The February rate was down from 6.1 percent year-over-year and also fell from January’s 5.4 percent mark.
The California Employment Development Department releases monthly data on employment and industry rates.
The county’s rate last month also was below the unadjusted February unemployment rates of 6.8 percent for California and 5.8 percent for the nation.
February’s rate tied with Alameda and Napa counties for seventh best among the state's 58 counties. Elsewhere in the state, San Mateo County reported the lowest February jobless rate at 3.5 percent. Colusa County reported the highest at 22.7 percent.
Last month, 131,700 people were counted as employed in San Luis Obispo County out of a total civilian labor force of 140,200. The labor force, also called the labor participation rate, includes everyone working, looking for work or receiving unemployment benefits in the county.
Excluding the self-employed, companies and agencies in the county reported 2,800 more jobs in February than in the same month last year — a 2.56 percent increase.
Gains in the educational and health services industry led job growth in the county, with 900 jobs added in February — a 4.3 percent increase year over year. Gains in the leisure and hospitality services industry also boosted employment in the county in January, with 500 jobs added that month — a 6.3 percent increase over February 2014.
But the government industry lost a net total of 500 jobs in February, down 2.1 percent from the year-earlier period. Most of the losses occurred in the local government subcategory, which shed 800 jobs over the year-earlier period.

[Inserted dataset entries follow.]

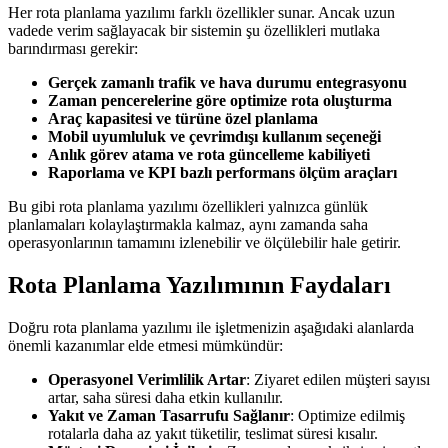
Her rota planlama yazılımı farklı özellikler sunar. Ancak uzun
vadede verim sağlayacak bir sistemin şu özellikleri mutlaka
barındırması gerekir:
Gerçek zamanlı trafik ve hava durumu entegrasyonu
Zaman pencerelerine göre optimize rota oluşturma
Araç kapasitesi ve türüne özel planlama
Mobil uyumluluk ve çevrimdışı kullanım seçeneği
Anlık görev atama ve rota güncelleme kabiliyeti
Raporlama ve KPI bazlı performans ölçüm araçları
Bu gibi rota planlama yazılımı özellikleri yalnızca günlük
planlamaları kolaylaştırmakla kalmaz, aynı zamanda saha
operasyonlarının tamamını izlenebilir ve ölçülebilir hale getirir.
Rota Planlama Yazılımının Faydaları
Doğru rota planlama yazılımı ile işletmenizin aşağıdaki alanlarda
önemli kazanımlar elde etmesi mümkündür:
Operasyonel Verimlilik Artar
: Ziyaret edilen müşteri sayısı
artar, saha süresi daha etkin kullanılır.
Yakıt ve Zaman Tasarrufu Sağlanır
: Optimize edilmiş
rotalarla daha az yakıt tüketilir, teslimat süresi kısalır.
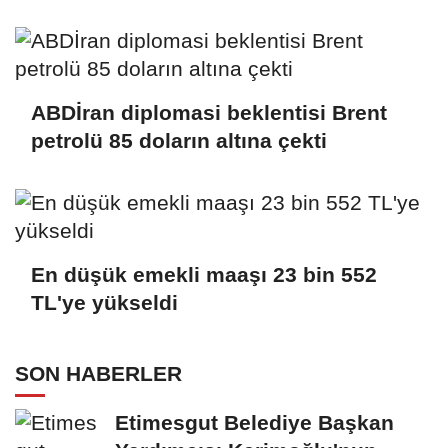
ABDİran diplomasi beklentisi Brent
petrolü 85 doların altına çekti
En düşük emekli maaşı 23 bin 552
TL'ye yükseldi
SON HABERLER
Etimesgut Belediye Başkan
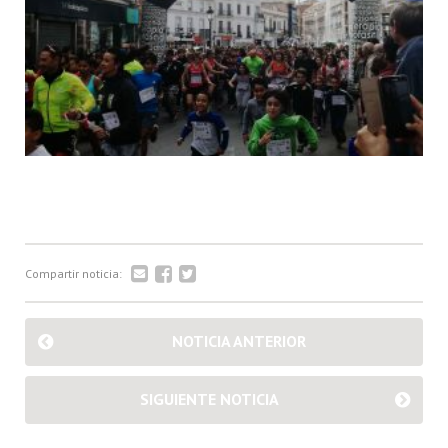
Compartir noticia:
NOTICIA ANTERIOR
SIGUIENTE NOTICIA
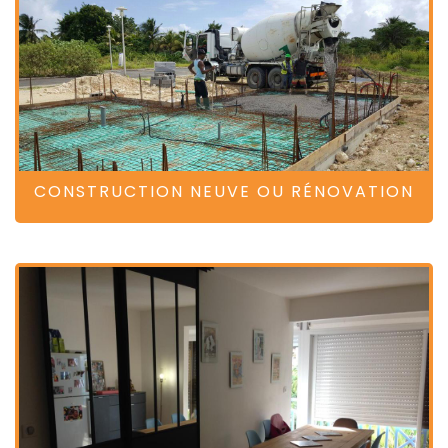
CONSTRUCTION NEUVE OU RÉNOVATION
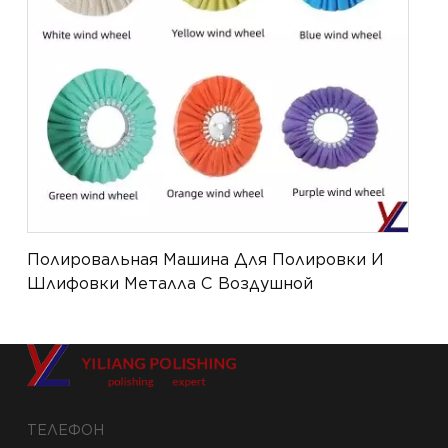
Полировальная Машина Для Полировки И
Шлифовки Металла С Воздушной
Проволокой.
ТЕЛЕФОН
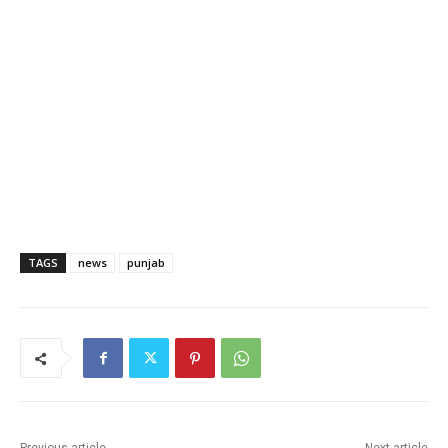
TAGS
news
punjab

Of the three largest cities in the county, Atascadero reported the lowest jobless rate last month at 4.1 percent, with 600 people out of its 15,100 eligible workforce counted as unemployed, according to subcounty data from the state Employment Development Department.
The city of San Luis Obispo’s jobless rate was 5.3 percent in February, with 1,400 people out of its 25,700 eligible workforce counted as unemployed.
Paso Robles reported a rate of 5.6 percent, with 900 of its 16,100 eligible workers unemployed.
Because of a smaller workforce at the city level, subcounty rates are subject to large month-to-month fluctuations.